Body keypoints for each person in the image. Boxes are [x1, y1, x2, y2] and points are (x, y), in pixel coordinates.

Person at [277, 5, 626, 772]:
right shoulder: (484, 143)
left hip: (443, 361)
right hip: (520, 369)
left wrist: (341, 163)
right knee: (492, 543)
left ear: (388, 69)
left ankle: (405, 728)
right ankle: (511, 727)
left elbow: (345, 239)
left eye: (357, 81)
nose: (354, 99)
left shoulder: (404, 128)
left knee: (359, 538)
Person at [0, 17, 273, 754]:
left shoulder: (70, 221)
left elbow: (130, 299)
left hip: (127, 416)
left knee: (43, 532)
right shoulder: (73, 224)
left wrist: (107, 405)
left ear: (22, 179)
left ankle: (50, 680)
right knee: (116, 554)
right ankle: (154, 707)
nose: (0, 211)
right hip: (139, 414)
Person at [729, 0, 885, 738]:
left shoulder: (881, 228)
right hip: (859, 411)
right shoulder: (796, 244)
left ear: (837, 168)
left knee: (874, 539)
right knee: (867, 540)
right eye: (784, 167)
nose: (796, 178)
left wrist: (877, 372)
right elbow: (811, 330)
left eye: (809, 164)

==

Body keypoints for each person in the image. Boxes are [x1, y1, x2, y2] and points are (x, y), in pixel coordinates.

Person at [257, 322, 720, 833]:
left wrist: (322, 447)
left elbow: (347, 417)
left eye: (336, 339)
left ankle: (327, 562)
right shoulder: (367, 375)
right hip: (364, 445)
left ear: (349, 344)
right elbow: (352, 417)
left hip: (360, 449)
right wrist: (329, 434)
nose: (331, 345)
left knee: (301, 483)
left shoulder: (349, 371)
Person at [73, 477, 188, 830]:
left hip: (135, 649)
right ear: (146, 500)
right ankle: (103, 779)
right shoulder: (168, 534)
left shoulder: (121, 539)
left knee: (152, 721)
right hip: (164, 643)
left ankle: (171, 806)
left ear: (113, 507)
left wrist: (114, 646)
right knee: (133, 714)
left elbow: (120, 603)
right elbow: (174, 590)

...

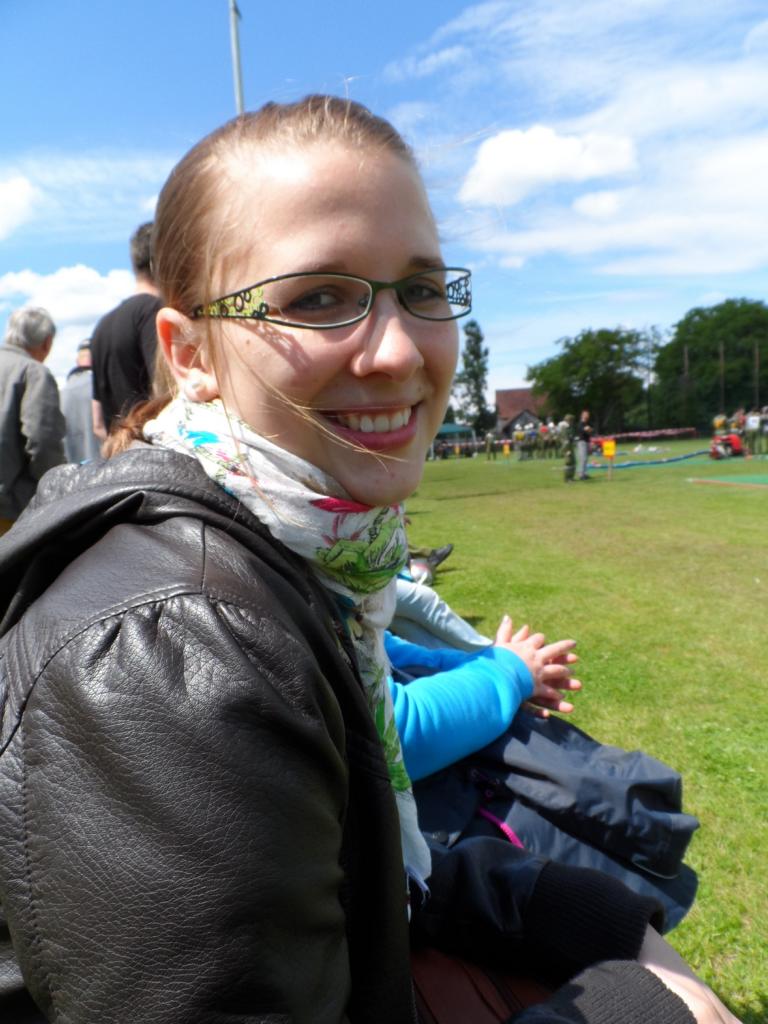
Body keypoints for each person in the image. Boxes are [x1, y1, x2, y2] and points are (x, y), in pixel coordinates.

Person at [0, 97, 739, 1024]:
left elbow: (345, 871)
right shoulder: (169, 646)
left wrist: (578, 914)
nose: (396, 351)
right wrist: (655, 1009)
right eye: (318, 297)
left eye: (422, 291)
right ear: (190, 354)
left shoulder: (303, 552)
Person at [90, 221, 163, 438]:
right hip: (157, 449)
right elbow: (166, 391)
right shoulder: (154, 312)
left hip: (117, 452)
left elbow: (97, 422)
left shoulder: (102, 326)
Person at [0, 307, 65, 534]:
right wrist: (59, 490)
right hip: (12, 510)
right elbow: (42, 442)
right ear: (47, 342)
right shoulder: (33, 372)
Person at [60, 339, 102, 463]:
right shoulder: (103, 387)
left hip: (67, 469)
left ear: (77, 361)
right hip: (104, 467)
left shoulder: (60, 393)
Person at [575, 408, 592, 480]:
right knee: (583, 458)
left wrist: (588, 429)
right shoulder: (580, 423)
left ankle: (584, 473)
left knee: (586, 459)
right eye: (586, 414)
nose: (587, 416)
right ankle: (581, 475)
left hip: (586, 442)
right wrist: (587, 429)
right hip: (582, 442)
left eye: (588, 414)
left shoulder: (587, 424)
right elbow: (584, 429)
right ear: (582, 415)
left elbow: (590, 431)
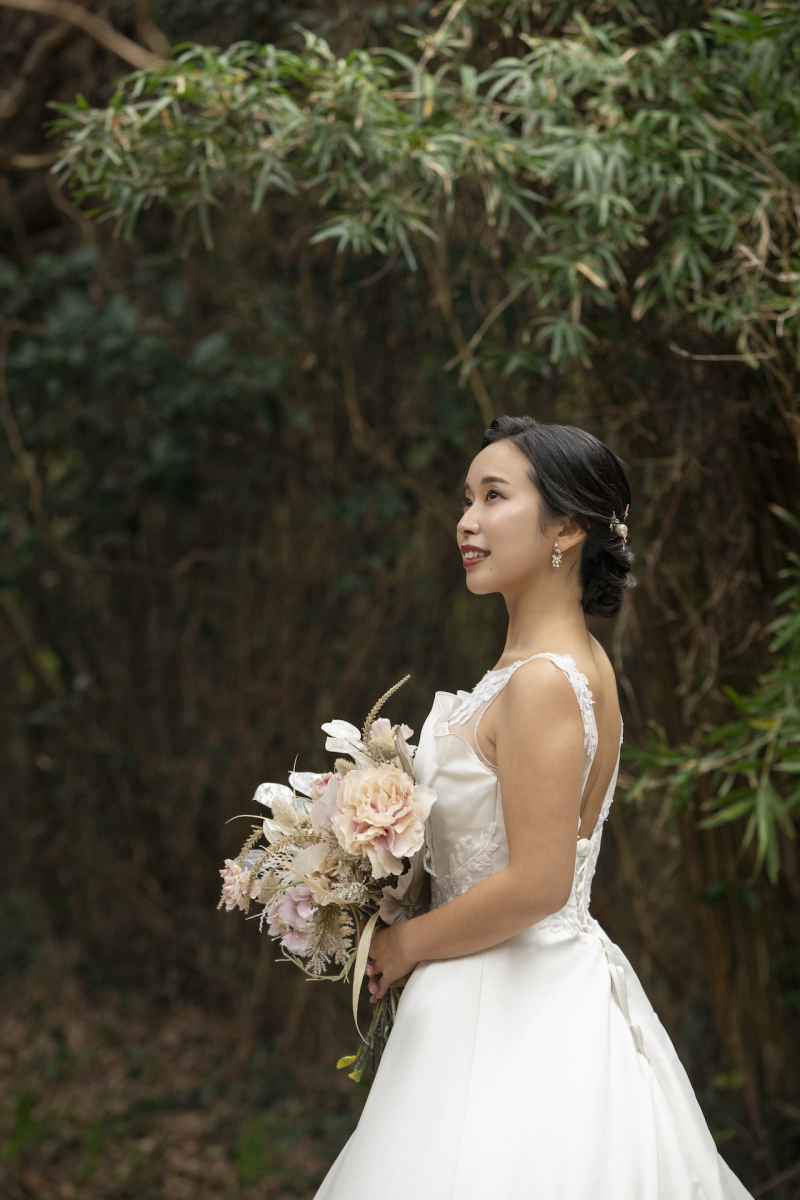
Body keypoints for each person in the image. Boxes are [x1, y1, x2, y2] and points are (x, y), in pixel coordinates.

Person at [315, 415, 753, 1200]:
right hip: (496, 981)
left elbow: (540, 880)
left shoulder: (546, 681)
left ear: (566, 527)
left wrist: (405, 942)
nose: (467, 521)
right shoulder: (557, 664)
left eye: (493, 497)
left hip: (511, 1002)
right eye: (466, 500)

WHAT THIS TASK INVOLVES: Quote the data above exactly from the line with "right wrist: (655, 1009)" to the line with "right eye: (466, 500)", both ends counted, and nothing else. Pictures don't go in.

RESULT OF THIS EXERCISE:
right wrist: (655, 1009)
right eye: (318, 297)
left eye: (422, 291)
right ear: (190, 354)
left shoulder: (303, 552)
Person at [90, 221, 163, 438]:
right hip: (157, 449)
right elbow: (166, 391)
right shoulder: (154, 312)
left hip: (117, 452)
left elbow: (97, 422)
left shoulder: (102, 326)
Person at [0, 307, 65, 534]:
right wrist: (59, 490)
right hip: (12, 510)
right elbow: (42, 442)
right ear: (47, 342)
right shoulder: (33, 372)
Person at [60, 339, 102, 463]:
right shoulder: (103, 387)
left hip: (67, 469)
left ear: (77, 361)
right hip: (104, 467)
left shoulder: (60, 393)
Person at [575, 408, 592, 480]:
right knee: (583, 458)
left wrist: (588, 429)
right shoulder: (580, 423)
left ankle: (584, 473)
left knee: (586, 459)
right eye: (586, 414)
nose: (587, 416)
right ankle: (581, 475)
left hip: (586, 442)
right wrist: (587, 429)
right hip: (582, 442)
left eye: (588, 414)
left shoulder: (587, 424)
right elbow: (584, 429)
right ear: (582, 415)
left elbow: (590, 431)
Body keypoints for each person in the image. Boxes are [x1, y1, x2, y2] and points are (x, y), in pixel coordinates.

Person at [315, 415, 753, 1200]:
right hip: (496, 981)
left elbow: (540, 880)
left shoulder: (546, 681)
left ear: (566, 527)
left wrist: (405, 942)
nose: (467, 521)
right shoulder: (557, 664)
left eye: (493, 497)
left hip: (511, 1002)
right eye: (466, 500)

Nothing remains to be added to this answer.